In: Biology
You are setting up multiple lung cell incubations. These lung cells adhere to and grow on the bottom of a plastic well as a monolayer.
There is a 24-well plate. The culture medium, which comes pre-made from a commercial supplier) is added into the wells, onto the cells. Media supplements such as glucose, virus and drug are later added into the culture medium
In your experiment you will set up a 24-well plate, with 1 mL of culture medium in each of the wells. In the culture medium you will need to add glucose to a final concentration of 5 mM (to make the lung cells happy). 1,000 COVID-19 viruses will be added to 20 of the wells on each plate (this won’t make the cells so happy). The incubations will take place in the absence or presence of RDRPkill (concentrations ranging from 0 to 50 μM).
The glucose is supplied as a 500 mM stock solution. The virus is supplied as a suspension which contains 1 million viruses per μL. You have your RDRPkill stock solution which is 10 mM.
a. How would you set up ONE well containing 1 mL culture medium, 5 mM glucose, 1,000 COVID-19 viruses, and 50 μM RDRPkill?
b. When setting up the entire experiment, your supervisor suggests that you make up a Master Mix containing culture medium, virus and glucose – thus meaning that you only need add about 1 mL of this to each well How would you make up that master mix?

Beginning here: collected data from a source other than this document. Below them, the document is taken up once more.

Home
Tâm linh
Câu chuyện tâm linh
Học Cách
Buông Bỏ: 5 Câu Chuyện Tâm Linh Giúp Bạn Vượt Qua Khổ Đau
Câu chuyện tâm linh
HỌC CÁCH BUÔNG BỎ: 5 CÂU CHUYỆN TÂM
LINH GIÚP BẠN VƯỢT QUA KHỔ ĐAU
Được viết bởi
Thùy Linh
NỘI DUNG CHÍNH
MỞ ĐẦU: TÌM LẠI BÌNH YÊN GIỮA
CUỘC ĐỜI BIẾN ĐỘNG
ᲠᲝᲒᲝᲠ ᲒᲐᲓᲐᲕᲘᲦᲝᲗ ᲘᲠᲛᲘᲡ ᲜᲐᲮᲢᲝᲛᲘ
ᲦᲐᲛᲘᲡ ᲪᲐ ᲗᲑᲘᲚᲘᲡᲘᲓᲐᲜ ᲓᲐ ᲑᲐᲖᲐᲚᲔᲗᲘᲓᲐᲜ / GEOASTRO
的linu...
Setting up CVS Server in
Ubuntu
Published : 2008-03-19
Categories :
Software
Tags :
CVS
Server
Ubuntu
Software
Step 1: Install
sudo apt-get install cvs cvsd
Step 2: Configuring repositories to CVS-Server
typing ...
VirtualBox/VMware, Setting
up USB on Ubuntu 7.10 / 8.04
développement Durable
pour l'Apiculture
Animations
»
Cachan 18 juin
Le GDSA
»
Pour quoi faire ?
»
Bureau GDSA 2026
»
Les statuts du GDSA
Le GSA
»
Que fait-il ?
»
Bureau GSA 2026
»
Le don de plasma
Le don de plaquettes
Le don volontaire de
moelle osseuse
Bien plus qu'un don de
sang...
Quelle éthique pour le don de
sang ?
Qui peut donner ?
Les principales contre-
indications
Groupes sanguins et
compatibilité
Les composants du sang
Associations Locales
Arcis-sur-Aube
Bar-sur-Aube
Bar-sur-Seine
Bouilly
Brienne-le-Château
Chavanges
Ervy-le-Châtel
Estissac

c. Explain, in general terms and perhaps using a picture of the plate or a table, how you would organise the plate.
molecular weight = 400
The image shows the 24 wells. Thats it. Nothing special
Thank you for the question. The answer is as follows:
For 24-well plate, you would need a mastermix of 25 mL (it would account for any pipetting error)
Since, you would or would not add RDRPkill, I would suggest you add 980 ul of mastermix and 20 ul of water or different concentration of RDRPkill.

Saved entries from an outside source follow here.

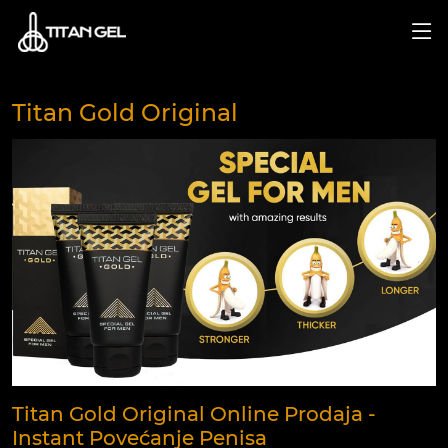
Titan Gold Original
Titan Gold Original Online Prodaja -
Instant Povećanje Penisa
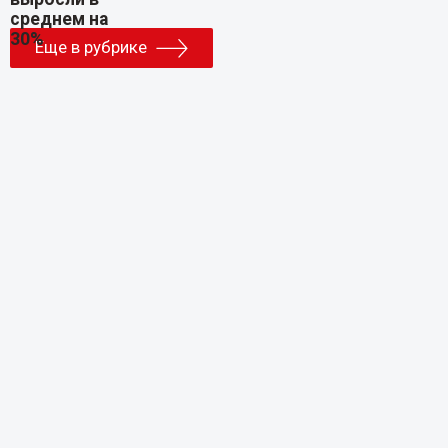
Еще в рубрике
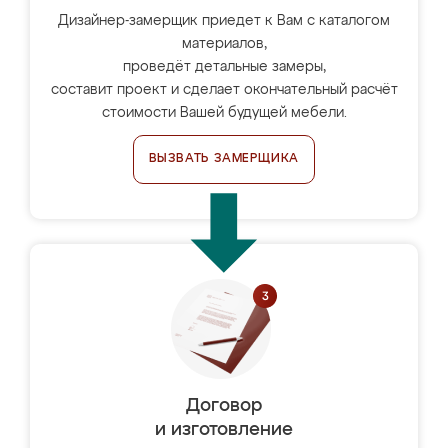
Дизайнер-замерщик приедет к Вам с каталогом
материалов,
проведёт детальные замеры,
составит проект и сделает окончательный расчёт
стоимости Вашей будущей мебели.
ВЫЗВАТЬ ЗАМЕРЩИКА
Договор
и изготовление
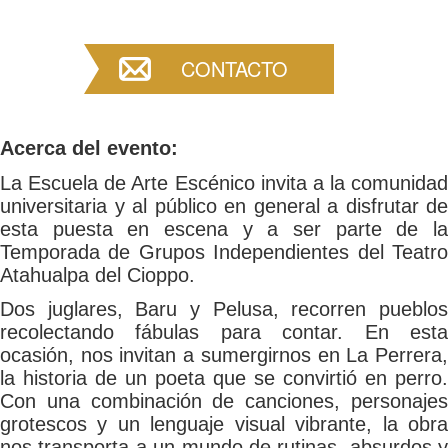
CONTACTO
Acerca del evento:
La Escuela de Arte Escénico invita a la comunidad
universitaria y al público en general a disfrutar de
esta puesta en escena y a ser parte de la
Temporada de Grupos Independientes del Teatro
Atahualpa del Cioppo.
Dos juglares, Baru y Pelusa, recorren pueblos
recolectando fábulas para contar. En esta
ocasión, nos invitan a sumergirnos en La Perrera,
la historia de un poeta que se convirtió en perro.
Con una combinación de canciones, personajes
grotescos y un lenguaje visual vibrante, la obra
nos transporta a un mundo de rutinas, absurdos y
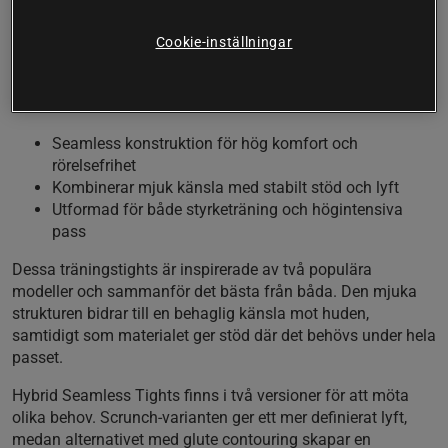
Hybrid Seamless Tights från Relode är utvecklade för
att ge en balanserad känsla av följsamhet och
Cookie-inställningar
kompression. Välj mellan två olika utföranden för att
anpassa passform och effekt efter träningsstil och
preferens.
Seamless konstruktion för hög komfort och
rörelsefrihet
Kombinerar mjuk känsla med stabilt stöd och lyft
Utformad för både styrketräning och högintensiva
pass
Dessa träningstights är inspirerade av två populära
modeller och sammanför det bästa från båda. Den mjuka
strukturen bidrar till en behaglig känsla mot huden,
samtidigt som materialet ger stöd där det behövs under hela
passet.
Hybrid Seamless Tights finns i två versioner för att möta
olika behov. Scrunch-varianten ger ett mer definierat lyft,
medan alternativet med glute contouring skapar en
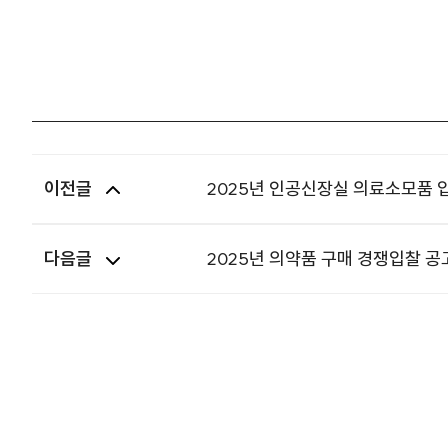
이전글
2025년 인공신장실 의료소모품 
다음글
2025년 의약품 구매 경쟁입찰 공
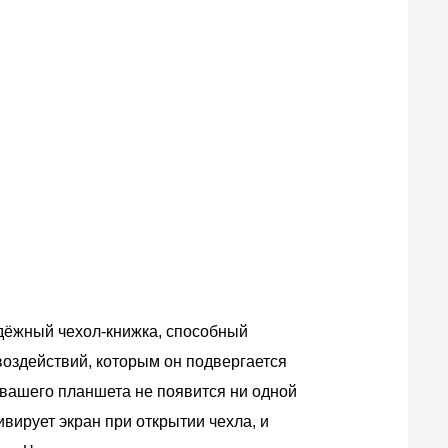
дёжный чехол-книжка, способный
воздействий, которым он подвергается
е вашего планшета не появится ни одной
вирует экран при открытии чехла, и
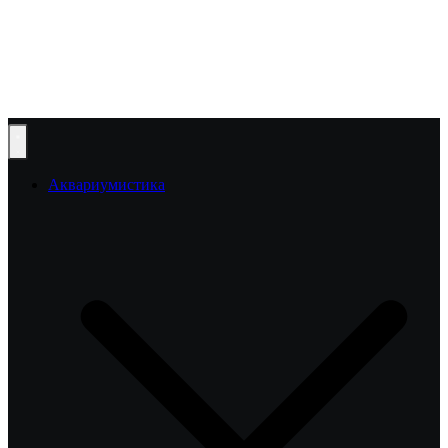
Аквариумистика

A. Take 1 ul of glusose from stock of 500 mM to give 5 mM final molarity. Take 5 ul of RDRPkill from 10 mM stock to give final concentration of 50 uM final molarity.
Dilute the stock solution of covid cells by taking 0.1 ul of cells in 1 mL of dilution solution/media. Take 1 ul of covid cells from this media.

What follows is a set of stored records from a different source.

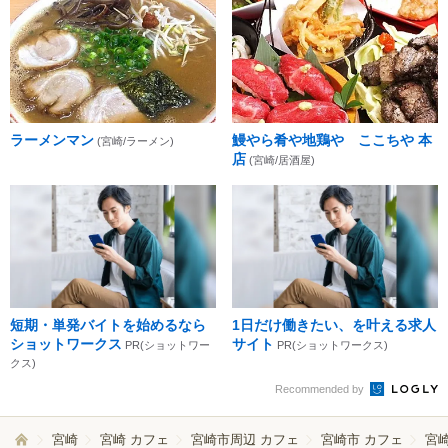
ラーメンマン
鰻やら肴や地鶏や ここちや 本
(宮崎/ラーメン)
店
(宮崎/居酒屋)
短期・単発バイトを始めるなら
1日だけ働きたい、を叶える求人
ショットワークス
サイト
PR(ショットワー
PR(ショットワークス)
クス)
Recommended by
宮崎
宮崎 カフェ
宮崎市周辺 カフェ
宮崎市 カフェ
宮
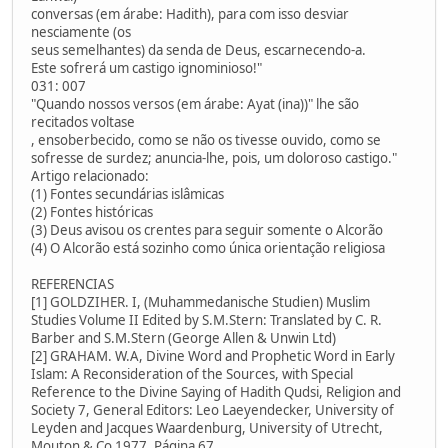
conversas (em árabe: Hadith), para com isso desviar
nesciamente (os
seus semelhantes) da senda de Deus, escarnecendo-a.
Este sofrerá um castigo ignominioso!"
031: 007
"Quando nossos versos (em árabe: Ayat (ina))" lhe são
recitados voltase
, ensoberbecido, como se não os tivesse ouvido, como se
sofresse de surdez; anuncia-lhe, pois, um doloroso castigo."
Artigo relacionado:
(1) Fontes secundárias islâmicas
(2) Fontes históricas
(3) Deus avisou os crentes para seguir somente o Alcorão
(4) O Alcorão está sozinho como única orientação religiosa
REFERENCIAS
[1] GOLDZIHER. I, (Muhammedanische Studien) Muslim
Studies Volume II Edited by S.M.Stern: Translated by C. R.
Barber and S.M.Stern (George Allen & Unwin Ltd)
[2] GRAHAM. W.A, Divine Word and Prophetic Word in Early
Islam: A Reconsideration of the Sources, with Special
Reference to the Divine Saying of Hadith Qudsi, Religion and
Society 7, General Editors: Leo Laeyendecker, University of
Leyden and Jacques Waardenburg, University of Utrecht,
Mouton & Co 1977, Página 67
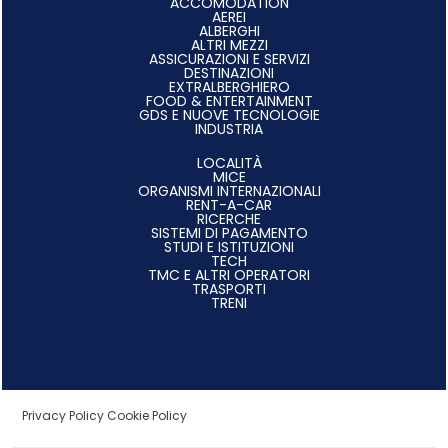
ACCOMODATION
AEREI
ALBERGHI
ALTRI MEZZI
ASSICURAZIONI E SERVIZI
DESTINAZIONI
EXTRALBERGHIERO
FOOD & ENTERTAINMENT
GDS E NUOVE TECNOLOGIE
INDUSTRIA
LOCALITÀ
MICE
ORGANISMI INTERNAZIONALI
RENT-A-CAR
RICERCHE
SISTEMI DI PAGAMENTO
STUDI E ISTITUZIONI
TECH
TMC E ALTRI OPERATORI
TRASPORTI
TRENI
Privacy Policy
Cookie Policy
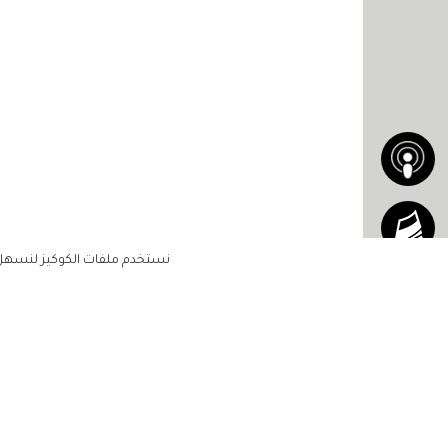
نستخدم ملفات الكوكيز لنسهل ع
الاشتراك للحصول على ملخ
أسبوعي على بريدك الإلكتروني
الرئيسية
مشاهير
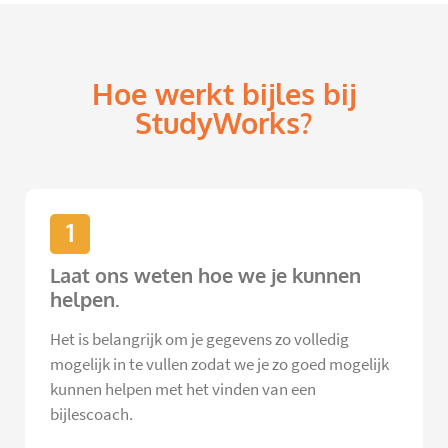
Hoe werkt bijles bij
StudyWorks?
1
Laat ons weten hoe we je kunnen
helpen.
Het is belangrijk om je gegevens zo volledig
mogelijk in te vullen zodat we je zo goed mogelijk
kunnen helpen met het vinden van een
bijlescoach.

Finally have 1 ul of glucose, 5 ul of RDRPkill and 1 ul of covid cells. Add 993 ul of media to yield total 1 mL of media containing 5 mM Glucose, 50 uM and 1000 COVID cells.
b) If you want to have a master mix of glucose, media and covid, multiply the above calculation except RPRKill by 25 to yield 25 mL of mastermix. That is 25 ul of glucose, 25 ul of covid cells from the dilution prepared above and 950*25= 23.75 mL of media
c) The plate should be placed on the centre of biosafety cabinet in P3 or prefably P4 environment. All dilution should take place inside the environment. The addition of glucose and media and/or RPRkill should take place first. COVID dilution need to be last step in addition. All residual dilutions should be discarded by standard operating pocedure. Use a pipette to add the dilution of mastermix in the 24-Well plate. I am not sure whether u r allowing the growth of lung cell line before the addition of COVID or not and type of cell line use, however, you should allow the lung cell line to adhere to the media in the absence of COVID before trying your mixture.